RECORDS SUPPLIED ->
◆ ◆ ◆
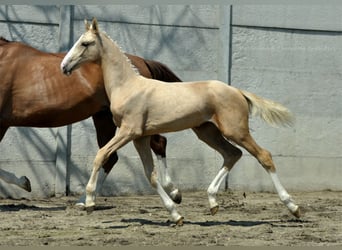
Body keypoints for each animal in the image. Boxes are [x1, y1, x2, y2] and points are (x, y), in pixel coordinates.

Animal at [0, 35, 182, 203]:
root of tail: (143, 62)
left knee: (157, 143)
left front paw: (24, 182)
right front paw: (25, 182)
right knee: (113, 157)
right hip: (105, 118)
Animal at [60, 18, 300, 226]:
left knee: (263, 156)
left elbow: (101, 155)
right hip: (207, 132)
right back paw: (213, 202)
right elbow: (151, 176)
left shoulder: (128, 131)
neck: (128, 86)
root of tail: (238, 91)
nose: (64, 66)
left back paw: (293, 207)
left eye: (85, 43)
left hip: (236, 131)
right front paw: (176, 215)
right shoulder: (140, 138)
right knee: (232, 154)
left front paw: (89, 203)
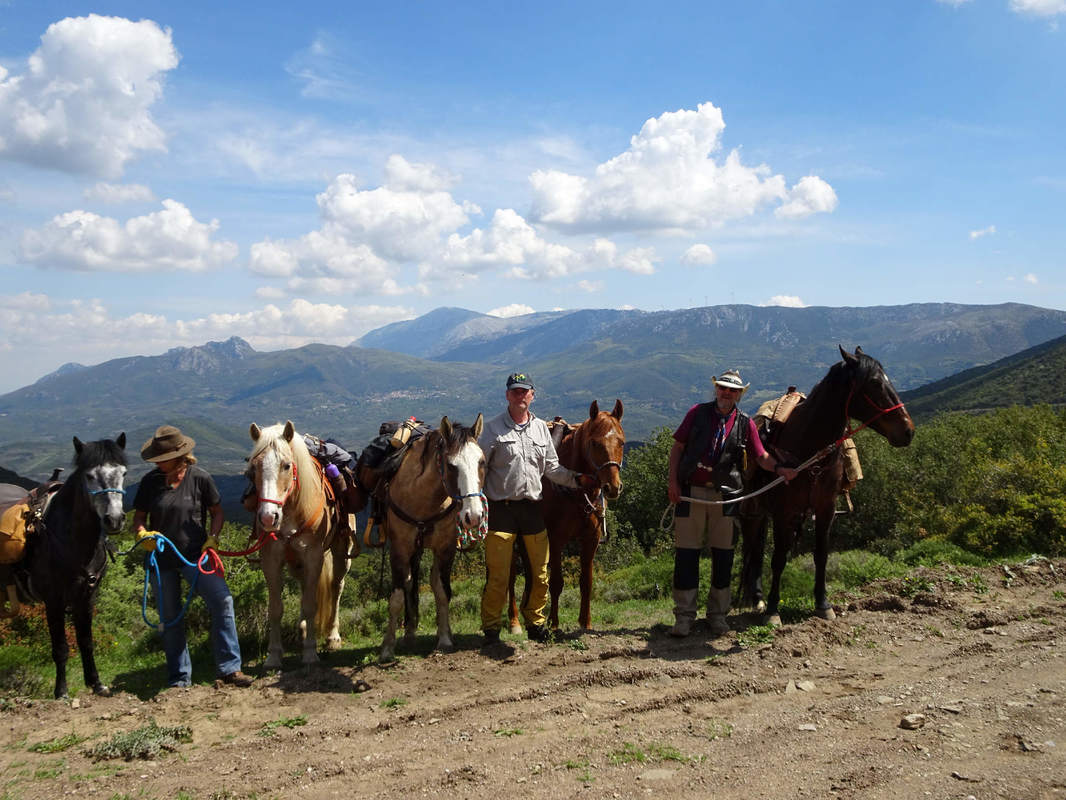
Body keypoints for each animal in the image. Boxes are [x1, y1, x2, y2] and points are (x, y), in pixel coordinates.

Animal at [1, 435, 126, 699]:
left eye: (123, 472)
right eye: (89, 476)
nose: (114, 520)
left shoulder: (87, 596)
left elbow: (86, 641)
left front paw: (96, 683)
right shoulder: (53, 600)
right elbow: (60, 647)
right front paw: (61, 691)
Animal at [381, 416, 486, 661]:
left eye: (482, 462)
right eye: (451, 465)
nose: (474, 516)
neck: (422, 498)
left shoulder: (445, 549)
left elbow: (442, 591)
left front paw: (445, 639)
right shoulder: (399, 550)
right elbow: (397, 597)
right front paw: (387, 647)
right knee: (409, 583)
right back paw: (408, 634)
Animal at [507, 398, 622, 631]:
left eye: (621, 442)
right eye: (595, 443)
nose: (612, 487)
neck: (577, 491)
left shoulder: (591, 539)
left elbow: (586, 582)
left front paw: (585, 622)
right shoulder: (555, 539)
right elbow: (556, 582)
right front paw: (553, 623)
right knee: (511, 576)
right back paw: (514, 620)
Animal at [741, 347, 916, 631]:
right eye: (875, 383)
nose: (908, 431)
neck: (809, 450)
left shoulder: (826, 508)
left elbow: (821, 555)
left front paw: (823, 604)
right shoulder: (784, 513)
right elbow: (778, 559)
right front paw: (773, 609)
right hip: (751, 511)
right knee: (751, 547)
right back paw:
◆ ◆ ◆
WHAT YOU HAVE TO DO ->
All lines in the records with the string "knee" should be copied out.

OUTPUT FOR THIS EXERCISE ->
left knee: (157, 143)
right knee: (113, 157)
left knee: (263, 156)
right knee: (232, 154)
right knee: (409, 583)
right knee: (511, 576)
right knee: (751, 547)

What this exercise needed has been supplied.